Keeper of Enchanted Rooms(27)



The flush remained as she answered, “I do not wish to get your hopes up, my lord. My skills are weak at best, and I’ve only the ability of divination.”

He considered this a moment. Divination was tied to patterns—tea leaves, dice, even clipped nails. Weak though she may be, if this woman saw something of his and peeked into his future, it might ruin everything.

Turning her away would cast suspicion on him, however, and with the disappearance of both his mother and brother, he could not risk further suspicion.

Besides . . . keeping her around would do the opposite, wouldn’t it? Only a man innocent of wrongdoing would keep an augurist in the house. If he subtly circulated news of his new staff member, it would boost his reputation.

At least she wasn’t a psychometrist, or he might already be found out.

“Welcome aboard, Mrs. Larkin.” He smiled. “My steward will show you the house.” Turning about, he clasped a hand on Lidgett’s shoulder and leaned close to his ear. “Tell the maids I will speak with them in my study. As soon as possible.”

The steward nodded, and Silas left the room. Yes, the maids would be his protection. He would keep Gorse End immaculate, not a stray hair or stirring of dust to be seen. Nothing to give a floundering diviner any chance of spying into his future.

It belonged to no one but him.





Chapter 10


September 9, 1846, Blaugdone Island, Rhode Island

The next morning, Merritt stepped outside.

He’d had his doubts, though the scarf was once again securely around his neck despite the balmy weather. But he opened the door, and he stepped outside, and nothing stopped him from doing so.

He laughed. It was a strange laugh, like something deep in his soul had bubbled and burst halfway up his throat. Hoarse yet relieving, and as he took a second and third step, it repeated itself.

“Very well done, Mr. Fernsby,” Hulda remarked from the doorway, a pencil in one hand and a notebook in the other. “Admittedly, I had my doubts, but—”

He whirled around. “This is the first time I’ve walked this direction across the porch.”

She blinked at him, and Merritt laughed again, this time twirling on the ball of his foot. “It’s utterly pleasant out here!”

Leaping off the porch, he landed in a weedy patch of wild grass. “I will pull these!” he exclaimed, half to Hulda and half to the house. “I will weed the entire foundation. And over there, that’s the perfect spot for a garden!” He nearly skipped out to survey the area. A breeze carrying the scent of chrysanthemum rolled by, one of the last whispers of summer, and Merritt sighed in ecstasy. “I never realized how entirely beautiful the outdoors is.” He turned slowly, taking in the island, its weeping cherries and golden aster. A couple of shorebirds groomed themselves in the distance, half covered by reeds. He peered past them to the ocean.

He felt like he’d missed an entire lifetime, locked in that house. And now he desperately wanted to reclaim it.

Grinning hard enough to hurt, he whirled back to Hulda. “Go on a walk with me, won’t you, Mrs. Larkin?”

His housekeeper both smirked and rolled her eyes. “Thank you for the invitation, but despite this new solidarity between you and this abode, there are many things that still need to be organized. Such as the staff, Mr. Fernsby.”

“Do call me Merritt.”

“Thank you, but no.”

He shrugged. “Would you mind terribly if I asked you to take charge of that? I don’t know heads or tails of maids and cooks. Perhaps you could choose those you’d get along with. I trust you would do it justice. In a sense, they would be your staff, no?”
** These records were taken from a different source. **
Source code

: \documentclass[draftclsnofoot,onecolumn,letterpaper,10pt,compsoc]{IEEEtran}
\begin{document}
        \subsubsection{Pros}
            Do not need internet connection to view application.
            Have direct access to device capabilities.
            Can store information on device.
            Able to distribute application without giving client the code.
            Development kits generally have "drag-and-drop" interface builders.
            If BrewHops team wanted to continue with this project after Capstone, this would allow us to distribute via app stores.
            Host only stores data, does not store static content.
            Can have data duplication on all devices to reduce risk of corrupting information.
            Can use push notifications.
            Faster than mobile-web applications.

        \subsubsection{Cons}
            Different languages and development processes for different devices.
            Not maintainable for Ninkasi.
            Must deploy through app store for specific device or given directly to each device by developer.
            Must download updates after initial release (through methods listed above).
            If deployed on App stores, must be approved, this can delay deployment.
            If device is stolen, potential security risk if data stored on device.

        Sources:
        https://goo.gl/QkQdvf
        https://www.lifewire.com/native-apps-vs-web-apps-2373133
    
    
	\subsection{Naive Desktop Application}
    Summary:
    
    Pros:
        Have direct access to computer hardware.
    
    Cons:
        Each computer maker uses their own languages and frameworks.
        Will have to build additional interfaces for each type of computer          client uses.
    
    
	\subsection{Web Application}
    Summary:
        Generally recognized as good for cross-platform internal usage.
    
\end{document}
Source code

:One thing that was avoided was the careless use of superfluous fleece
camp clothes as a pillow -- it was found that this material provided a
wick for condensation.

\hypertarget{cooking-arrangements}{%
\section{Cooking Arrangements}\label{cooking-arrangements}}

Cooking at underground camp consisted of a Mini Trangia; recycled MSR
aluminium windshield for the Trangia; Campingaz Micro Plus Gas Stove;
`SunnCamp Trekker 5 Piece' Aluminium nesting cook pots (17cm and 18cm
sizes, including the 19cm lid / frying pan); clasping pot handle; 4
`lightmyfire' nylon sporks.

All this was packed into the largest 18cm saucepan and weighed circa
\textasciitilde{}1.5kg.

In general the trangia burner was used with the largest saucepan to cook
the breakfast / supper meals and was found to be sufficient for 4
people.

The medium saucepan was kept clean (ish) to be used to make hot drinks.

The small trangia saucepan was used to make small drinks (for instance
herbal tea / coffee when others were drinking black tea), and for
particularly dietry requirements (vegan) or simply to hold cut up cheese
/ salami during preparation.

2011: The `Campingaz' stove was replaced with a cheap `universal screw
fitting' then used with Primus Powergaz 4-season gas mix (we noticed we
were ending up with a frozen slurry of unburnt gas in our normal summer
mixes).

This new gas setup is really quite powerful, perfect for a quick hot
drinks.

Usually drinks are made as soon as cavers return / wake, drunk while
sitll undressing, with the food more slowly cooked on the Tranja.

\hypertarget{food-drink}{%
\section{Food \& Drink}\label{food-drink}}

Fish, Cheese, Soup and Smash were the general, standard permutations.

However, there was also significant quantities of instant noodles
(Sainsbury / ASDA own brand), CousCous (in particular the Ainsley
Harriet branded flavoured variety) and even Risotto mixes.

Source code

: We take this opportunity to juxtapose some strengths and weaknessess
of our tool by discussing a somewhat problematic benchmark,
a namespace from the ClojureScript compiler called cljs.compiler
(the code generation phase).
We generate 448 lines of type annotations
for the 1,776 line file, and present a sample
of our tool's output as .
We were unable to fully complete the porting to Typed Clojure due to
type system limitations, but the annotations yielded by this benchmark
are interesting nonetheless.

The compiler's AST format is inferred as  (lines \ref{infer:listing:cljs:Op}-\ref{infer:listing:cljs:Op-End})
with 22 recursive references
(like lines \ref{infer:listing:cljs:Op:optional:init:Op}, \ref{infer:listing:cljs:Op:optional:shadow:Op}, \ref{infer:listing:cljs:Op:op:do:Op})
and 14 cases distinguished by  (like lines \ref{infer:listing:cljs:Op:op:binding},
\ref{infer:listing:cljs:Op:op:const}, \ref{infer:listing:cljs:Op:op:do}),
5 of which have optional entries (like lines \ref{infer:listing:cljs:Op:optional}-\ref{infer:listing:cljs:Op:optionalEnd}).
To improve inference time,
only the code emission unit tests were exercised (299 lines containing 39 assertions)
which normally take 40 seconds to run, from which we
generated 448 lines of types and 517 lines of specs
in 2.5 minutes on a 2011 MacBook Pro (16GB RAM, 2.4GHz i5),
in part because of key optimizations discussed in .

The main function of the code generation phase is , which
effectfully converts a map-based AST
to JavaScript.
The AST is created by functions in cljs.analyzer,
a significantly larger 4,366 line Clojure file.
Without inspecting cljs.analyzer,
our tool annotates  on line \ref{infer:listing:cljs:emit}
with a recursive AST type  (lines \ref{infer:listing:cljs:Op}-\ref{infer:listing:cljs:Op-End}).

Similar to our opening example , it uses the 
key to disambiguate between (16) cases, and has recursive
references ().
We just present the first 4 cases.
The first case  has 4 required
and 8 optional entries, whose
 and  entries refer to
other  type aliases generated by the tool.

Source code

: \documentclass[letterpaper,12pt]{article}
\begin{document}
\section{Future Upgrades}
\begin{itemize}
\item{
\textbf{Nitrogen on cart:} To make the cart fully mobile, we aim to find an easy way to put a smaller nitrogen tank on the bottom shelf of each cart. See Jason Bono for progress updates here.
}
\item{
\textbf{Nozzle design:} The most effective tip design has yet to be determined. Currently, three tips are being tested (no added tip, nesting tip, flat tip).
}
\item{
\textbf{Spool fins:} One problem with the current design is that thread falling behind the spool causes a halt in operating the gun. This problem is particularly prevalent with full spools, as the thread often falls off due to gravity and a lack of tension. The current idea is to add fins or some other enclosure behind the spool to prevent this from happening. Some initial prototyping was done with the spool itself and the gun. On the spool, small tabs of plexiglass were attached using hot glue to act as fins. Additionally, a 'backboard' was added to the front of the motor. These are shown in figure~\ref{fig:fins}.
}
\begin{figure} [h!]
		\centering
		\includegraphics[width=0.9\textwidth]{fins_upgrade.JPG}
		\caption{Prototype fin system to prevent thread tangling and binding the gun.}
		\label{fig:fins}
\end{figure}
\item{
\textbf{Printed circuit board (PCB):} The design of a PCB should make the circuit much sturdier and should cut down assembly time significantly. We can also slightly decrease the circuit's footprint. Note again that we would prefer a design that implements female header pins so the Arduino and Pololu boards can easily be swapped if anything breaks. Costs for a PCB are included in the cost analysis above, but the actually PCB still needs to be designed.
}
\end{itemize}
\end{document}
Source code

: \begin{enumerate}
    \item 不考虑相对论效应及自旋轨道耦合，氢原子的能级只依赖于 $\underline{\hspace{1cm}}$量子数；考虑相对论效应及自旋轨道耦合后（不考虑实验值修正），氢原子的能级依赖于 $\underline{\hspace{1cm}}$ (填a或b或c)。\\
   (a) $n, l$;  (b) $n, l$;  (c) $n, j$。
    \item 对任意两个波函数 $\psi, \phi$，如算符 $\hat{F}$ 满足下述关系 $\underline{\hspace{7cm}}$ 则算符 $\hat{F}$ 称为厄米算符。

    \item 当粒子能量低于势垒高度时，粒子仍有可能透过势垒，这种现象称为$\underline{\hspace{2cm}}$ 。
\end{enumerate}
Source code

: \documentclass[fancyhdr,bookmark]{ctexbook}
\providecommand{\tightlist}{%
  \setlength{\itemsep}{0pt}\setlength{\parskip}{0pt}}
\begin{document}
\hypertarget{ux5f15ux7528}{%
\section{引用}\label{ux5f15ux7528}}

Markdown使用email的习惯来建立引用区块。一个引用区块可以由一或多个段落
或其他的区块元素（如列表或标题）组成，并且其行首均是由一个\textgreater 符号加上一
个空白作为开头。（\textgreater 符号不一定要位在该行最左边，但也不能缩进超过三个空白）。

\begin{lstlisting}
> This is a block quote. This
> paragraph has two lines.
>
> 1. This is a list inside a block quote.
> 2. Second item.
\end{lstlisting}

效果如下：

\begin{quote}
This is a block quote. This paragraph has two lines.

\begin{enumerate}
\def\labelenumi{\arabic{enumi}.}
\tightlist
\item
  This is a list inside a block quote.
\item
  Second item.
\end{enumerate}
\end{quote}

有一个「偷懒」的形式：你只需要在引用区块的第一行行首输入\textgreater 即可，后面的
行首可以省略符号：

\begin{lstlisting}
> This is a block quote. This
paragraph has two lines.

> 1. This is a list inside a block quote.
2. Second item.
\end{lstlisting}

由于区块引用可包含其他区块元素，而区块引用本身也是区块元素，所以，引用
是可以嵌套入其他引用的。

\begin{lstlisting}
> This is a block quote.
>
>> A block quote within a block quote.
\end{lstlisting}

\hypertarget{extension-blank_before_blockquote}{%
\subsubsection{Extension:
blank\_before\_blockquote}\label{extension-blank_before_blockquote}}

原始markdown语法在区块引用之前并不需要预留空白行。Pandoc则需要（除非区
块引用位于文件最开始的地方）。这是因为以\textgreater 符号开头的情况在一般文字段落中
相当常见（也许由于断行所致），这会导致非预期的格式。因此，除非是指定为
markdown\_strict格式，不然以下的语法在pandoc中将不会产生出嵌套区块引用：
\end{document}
He knew by the way she tilted her head to the side that she was considering it.

“The résumés are on my dresser.” He’d moved it back last night.

She nodded. “Very well. I’ll see it done.”

He bowed his thanks. “And I, Mrs. Larkin, am going to run like a fool.”

Turning, he took off across the island, barely hearing Hulda call out “As long as you come back!” over the wind whistling past his ears.

When was the last time he’d run?

Well, he’d done so when he was late to an appointment with his editor, but city running wasn’t the same. This . . . He felt like he was ten years old again.

He ran, leaping reeds and trampling goosefoot, ducking under slippery elm branches and startling rabbits and mice alike. He tripped once on a narrow stream hidden by grass, then again on an uplifted tree root, but he didn’t care. He laughed, then shouted, then did what he considered a very good imitation of a seagull—a party trick he’d discovered in his adolescence.

He ran until his lungs burned, until the house was a lump in the distance. He faced west, toward the mainland, and considered. He was out. Free. He could go back to the city if he wanted to. His things were here, yes, but he could get them shipped out before the house knew what was happening.

And yet, though he’d promised nothing, he felt as if he would be breaking a trust, not only with Whimbrel House, but with Hulda and BIKER as well. That, and . . . what precisely did he have to go back to?

Homeowner, he reminded himself. Progress.

He could do this. See it through. And the place really was lovely. What better environment to give him inspiration for his book?